Полицейские переглянулись, потом Шарко посмотрел на схему на белой доске и сделал в уме быстрый подсчет. Результат был устрашающий.
– Иначе говоря, если предположить, что блохи были заражены в четверг, лучший момент для оптимизации распространения чумы – это…
– …сегодняшний вечер. Момент, когда они заразны с наибольшей продолжительностью жизни.
Николя больше не мог устоять на месте. Он кинулся к своему столу, схватил куртку, вернулся к окружному комиссару и показал на имя на белой доске.
– Больше девяноста пяти процентов вероятности, что человек, переодетый птицей, и тот, кто вынес блох – это он: Кристоф Мюрье. Нам нельзя терять ни секунды.
– Хорошо, я займусь бумажными делами с судьей и дам вам команду из антикриминальной бригады через час, – ответил Ламордье. – Это все, что у меня пока есть под рукой. Вы установили, где он живет?
– У нас есть его последний известный адрес. Будем надеяться, что он еще там. Мы знаем также, что у Мюрье есть машина, пикап «форд» девяностого года. Номер у нас есть.
Окружной комиссар снял с доски фотографию Мюрье и внимательно всмотрелся в нее.

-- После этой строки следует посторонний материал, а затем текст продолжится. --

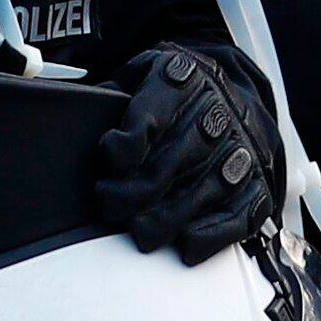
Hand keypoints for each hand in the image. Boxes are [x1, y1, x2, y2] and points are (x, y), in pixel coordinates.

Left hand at [90, 45, 278, 263]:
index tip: (110, 158)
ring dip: (167, 218)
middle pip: (173, 160)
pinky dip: (212, 234)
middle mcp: (217, 109)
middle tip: (111, 205)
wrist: (228, 92)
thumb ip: (107, 96)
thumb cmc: (169, 95)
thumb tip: (64, 118)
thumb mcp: (136, 76)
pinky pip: (238, 214)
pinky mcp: (256, 181)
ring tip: (140, 231)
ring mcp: (240, 146)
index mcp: (181, 76)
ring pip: (203, 190)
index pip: (151, 114)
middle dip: (136, 191)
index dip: (125, 145)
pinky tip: (185, 244)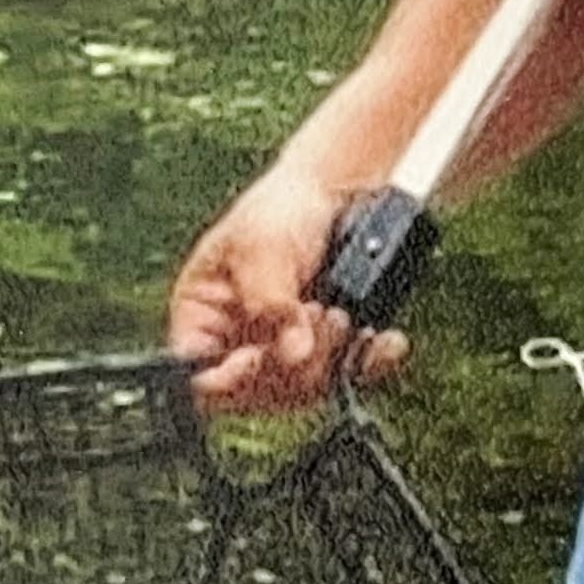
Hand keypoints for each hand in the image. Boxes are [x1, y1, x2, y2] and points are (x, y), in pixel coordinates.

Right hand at [166, 160, 409, 415]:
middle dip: (294, 363)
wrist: (335, 189)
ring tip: (341, 314)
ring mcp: (282, 352)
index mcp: (201, 317)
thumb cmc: (280, 208)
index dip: (227, 381)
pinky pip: (345, 377)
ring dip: (330, 358)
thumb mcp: (264, 246)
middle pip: (256, 393)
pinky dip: (367, 363)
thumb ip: (270, 300)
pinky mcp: (325, 353)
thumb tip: (291, 354)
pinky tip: (384, 342)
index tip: (258, 358)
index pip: (199, 377)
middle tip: (318, 316)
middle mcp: (238, 343)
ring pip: (302, 391)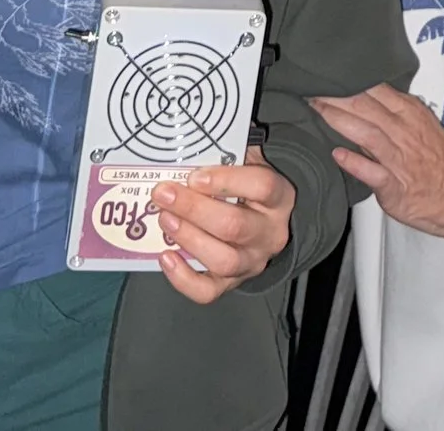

– О’кей. Разошлем его портрет как можно скорее, информацию немедленно передадим в министерство, – сказал Ламордье. – Через несколько часов все полицейские Франции, вплоть до уличных регулировщиков, будут искать этот номер, если вы не возьмете Мюрье раньше. Мы их прижмем, и его, и Саважа. Где бы они ни были.
Он обратился к капитану:
– Нет ничего хуже загнанного зверя. Будьте настороже и поймайте скорее этого негодяя.
101
Операция готовилась спешно.
Ламордье смог собрать команду из пяти членов антикриминальной бригады. С Николя, Бертраном и Франком всего их было восемь. Жак Леваллуа остался в офисе, чтобы заняться другими линиями расследования.
Не было ни планировки, ни наблюдения, ни изучения местности. Только люди, вооруженные винтовками или «зиг-зауэрами» – кроме Николя, – защищенные пуленепробиваемыми жилетами, в этот полуденный час приближались к гигантской автомобильной свалке. Гора покореженного железа, зажатая между заводами и автострадой, на периферии Масси, в парижском предместье. Место было мрачное, серое, гнетущее. Люди из Института Пастера приехали вслед за полицейскими машинами. Они ждали поодаль, в своих автомобилях, готовые вмешаться в случае необходимости.
Моросило, мелкий дождик леденил лица. Просветы чередовались в небе с темными тучами, под которыми тускнели краски, стирались контрасты и сглаживались рельефы. Плотная группа полицейских миновала высокую решетку, потом большие листы зеленоватого железа, заменявшие стену, и оказалась у ворот, запертых на висячий замок. Полицейские сбили его в считаные секунды, осмотрелись и разделились на две группы.